At its recent VMware Explore conference, Broadcom announced that VMware Cloud Foundation (VCF) is now “AI native.” The move signals the company’s intent to align with the broader tech industry’s adoption of large language models and agentic AI.
This push arrives against a backdrop of controversy. Since Broadcom acquired VMware in late 2023, customers have bristled at licensing changes, the removal of free tiers, and reports of aggressive sales tactics. Lawsuits around perpetual licenses have only amplified the discontent, pushing some customers toward alternatives like Nutanix, SUSE, and IBM.
The Cost of Leaving VMware
Despite frustration, many enterprises remain locked in. VMware deployments are notoriously complex, and migrating workloads out of heavily virtualized environments carries steep costs and operational risks. For many IT leaders, sticking with VMware—despite rising fees—is safer than navigating a risky transition.
That same logic applies to Broadcom’s AI integration strategy. Embedding AI deep into VMware’s architecture risks breaking workloads. Given the mission-critical nature of VMware’s customer base, Broadcom is opting for incremental AI enhancements instead of radical re-engineering.
Private AI Services and New Tools
Next year, VMware Private AI Services will launch with VCF 9 subscriptions. The package will give enterprises the ability to run AI workloads on-premises rather than relying solely on hyperscale cloud providers. It will include:
- A model store for open-source and smaller models
- Indexing services
- Vector databases
- An agentic AI builder
- A pre-built API gateway for AI-to-AI communication
Broadcom also unveiled updates to the VMware Tanzu Platform, such as streamlined MCP server publishing and a new data lakehouse offering, Tanzu Data Intelligence.
AI at the Edges of VMware
Among the “low-hanging fruit” showcased was Intelligent Assist for VCF—a chatbot tapping into VMware’s knowledgebase. While not groundbreaking, it promises to speed up user support by reducing time to resolution before human escalation.

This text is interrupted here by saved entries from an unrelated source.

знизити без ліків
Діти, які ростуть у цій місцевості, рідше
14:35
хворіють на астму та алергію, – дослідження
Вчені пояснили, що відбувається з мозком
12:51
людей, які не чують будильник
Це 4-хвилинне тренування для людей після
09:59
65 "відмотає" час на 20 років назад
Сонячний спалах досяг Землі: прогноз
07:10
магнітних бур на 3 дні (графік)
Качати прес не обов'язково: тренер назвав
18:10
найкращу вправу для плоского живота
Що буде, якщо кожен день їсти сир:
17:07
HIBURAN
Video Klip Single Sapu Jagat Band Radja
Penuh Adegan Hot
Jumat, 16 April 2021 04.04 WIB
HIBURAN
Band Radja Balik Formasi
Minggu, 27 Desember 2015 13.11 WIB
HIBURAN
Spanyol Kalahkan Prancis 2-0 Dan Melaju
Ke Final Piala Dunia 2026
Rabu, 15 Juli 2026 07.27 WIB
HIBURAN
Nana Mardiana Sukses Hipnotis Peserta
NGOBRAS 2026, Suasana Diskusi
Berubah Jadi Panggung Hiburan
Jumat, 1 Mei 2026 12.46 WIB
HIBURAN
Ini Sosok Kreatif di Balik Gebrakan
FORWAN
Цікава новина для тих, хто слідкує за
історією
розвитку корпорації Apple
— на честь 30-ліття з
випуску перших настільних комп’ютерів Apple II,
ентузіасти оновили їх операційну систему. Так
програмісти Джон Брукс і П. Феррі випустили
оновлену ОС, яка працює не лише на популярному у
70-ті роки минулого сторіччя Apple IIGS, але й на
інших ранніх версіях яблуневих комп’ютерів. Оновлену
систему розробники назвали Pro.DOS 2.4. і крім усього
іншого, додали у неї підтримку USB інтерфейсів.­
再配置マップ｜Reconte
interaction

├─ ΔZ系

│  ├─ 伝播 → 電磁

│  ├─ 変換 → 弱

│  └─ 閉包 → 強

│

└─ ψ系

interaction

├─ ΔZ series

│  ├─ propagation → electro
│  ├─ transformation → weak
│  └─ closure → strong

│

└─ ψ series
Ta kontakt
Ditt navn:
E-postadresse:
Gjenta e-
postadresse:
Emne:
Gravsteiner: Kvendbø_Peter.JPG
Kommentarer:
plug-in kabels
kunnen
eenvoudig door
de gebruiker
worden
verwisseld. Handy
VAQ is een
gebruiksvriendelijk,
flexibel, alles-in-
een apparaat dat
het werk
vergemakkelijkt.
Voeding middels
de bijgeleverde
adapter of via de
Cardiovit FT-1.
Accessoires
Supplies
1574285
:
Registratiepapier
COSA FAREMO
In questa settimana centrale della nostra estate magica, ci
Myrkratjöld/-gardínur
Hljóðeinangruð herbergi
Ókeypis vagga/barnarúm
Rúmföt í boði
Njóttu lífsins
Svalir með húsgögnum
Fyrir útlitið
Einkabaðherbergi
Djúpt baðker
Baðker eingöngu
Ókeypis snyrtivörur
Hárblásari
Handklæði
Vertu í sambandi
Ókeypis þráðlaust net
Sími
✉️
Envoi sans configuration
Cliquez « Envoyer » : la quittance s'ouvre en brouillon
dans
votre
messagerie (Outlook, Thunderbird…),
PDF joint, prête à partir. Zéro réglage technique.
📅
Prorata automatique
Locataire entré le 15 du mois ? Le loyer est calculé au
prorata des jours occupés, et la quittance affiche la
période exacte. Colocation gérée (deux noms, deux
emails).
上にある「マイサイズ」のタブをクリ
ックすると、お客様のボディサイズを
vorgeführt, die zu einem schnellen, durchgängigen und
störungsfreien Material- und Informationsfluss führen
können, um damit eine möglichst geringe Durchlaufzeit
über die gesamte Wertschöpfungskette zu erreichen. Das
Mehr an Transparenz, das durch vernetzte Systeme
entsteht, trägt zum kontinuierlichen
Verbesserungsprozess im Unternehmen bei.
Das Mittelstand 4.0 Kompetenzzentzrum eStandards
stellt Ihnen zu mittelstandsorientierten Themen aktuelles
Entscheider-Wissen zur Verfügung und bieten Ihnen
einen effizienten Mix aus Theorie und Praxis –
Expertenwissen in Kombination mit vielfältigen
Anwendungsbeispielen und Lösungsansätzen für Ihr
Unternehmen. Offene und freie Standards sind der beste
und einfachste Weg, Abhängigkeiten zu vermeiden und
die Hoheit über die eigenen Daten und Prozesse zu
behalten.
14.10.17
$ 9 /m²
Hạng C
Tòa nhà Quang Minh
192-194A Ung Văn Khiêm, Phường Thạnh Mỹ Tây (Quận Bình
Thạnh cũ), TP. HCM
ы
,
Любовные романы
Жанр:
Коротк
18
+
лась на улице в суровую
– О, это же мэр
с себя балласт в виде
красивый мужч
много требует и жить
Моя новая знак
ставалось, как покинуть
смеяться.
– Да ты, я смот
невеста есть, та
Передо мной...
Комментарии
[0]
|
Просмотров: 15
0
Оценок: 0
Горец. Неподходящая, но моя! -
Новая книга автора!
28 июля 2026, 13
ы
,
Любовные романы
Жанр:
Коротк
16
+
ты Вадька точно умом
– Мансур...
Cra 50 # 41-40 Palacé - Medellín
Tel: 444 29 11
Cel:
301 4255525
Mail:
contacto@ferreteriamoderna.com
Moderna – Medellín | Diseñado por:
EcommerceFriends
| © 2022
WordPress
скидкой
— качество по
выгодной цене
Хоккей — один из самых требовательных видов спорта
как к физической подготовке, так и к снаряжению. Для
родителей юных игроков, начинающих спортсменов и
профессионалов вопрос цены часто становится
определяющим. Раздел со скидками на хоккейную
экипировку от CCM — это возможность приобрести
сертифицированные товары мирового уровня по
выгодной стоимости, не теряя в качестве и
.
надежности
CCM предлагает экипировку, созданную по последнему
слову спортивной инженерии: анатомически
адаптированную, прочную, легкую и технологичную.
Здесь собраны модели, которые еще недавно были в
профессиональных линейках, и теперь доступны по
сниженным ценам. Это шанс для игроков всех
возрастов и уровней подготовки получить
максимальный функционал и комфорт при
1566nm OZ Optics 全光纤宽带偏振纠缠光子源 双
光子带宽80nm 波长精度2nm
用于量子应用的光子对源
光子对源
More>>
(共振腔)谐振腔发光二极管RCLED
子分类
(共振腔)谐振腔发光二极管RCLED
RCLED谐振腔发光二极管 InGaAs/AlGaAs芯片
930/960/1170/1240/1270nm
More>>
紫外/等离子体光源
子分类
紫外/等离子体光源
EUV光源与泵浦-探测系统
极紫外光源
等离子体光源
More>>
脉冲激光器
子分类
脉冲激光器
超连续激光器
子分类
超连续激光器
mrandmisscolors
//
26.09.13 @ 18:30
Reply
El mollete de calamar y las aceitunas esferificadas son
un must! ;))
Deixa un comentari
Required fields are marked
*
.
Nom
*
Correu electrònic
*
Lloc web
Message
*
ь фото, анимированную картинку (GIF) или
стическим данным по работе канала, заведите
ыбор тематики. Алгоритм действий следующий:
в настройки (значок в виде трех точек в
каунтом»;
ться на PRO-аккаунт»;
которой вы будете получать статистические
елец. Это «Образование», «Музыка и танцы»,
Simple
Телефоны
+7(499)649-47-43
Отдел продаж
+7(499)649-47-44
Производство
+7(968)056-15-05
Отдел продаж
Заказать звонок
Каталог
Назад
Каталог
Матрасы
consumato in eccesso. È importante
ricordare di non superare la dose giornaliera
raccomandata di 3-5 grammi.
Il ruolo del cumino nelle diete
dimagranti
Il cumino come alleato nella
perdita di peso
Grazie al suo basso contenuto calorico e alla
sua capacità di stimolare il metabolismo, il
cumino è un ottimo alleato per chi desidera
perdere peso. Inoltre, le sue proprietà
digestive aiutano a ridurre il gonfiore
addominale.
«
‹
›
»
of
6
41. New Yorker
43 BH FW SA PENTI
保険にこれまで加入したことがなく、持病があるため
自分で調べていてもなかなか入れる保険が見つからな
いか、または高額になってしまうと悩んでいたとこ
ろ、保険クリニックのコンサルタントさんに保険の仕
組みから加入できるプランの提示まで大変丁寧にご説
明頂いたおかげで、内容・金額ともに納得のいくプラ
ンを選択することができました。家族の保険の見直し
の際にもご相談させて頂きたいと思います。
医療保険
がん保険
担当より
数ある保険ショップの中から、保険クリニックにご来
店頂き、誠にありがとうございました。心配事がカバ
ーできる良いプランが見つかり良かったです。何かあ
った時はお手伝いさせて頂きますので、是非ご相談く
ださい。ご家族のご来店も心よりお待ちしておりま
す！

This AI sprinkling is less about innovation and more about signaling relevance. VMware knows that as enterprises grow more reliant on AI, platforms without built-in support risk becoming obsolete.
Legacy Lock-In as Long-Term Insurance
The hype cycles around containers and cloud once predicted the end of traditional virtualization. Yet just as on-prem databases never fully disappeared, neither has VMware’s dominance. Enterprises with decades of sunk infrastructure costs remain tied to it, ensuring Broadcom’s steady revenue stream despite grumbling customers.
AI may be VMware’s new talking point, but its real advantage isn’t flashy innovation—it’s the gravity of legacy systems anchoring enterprises in place.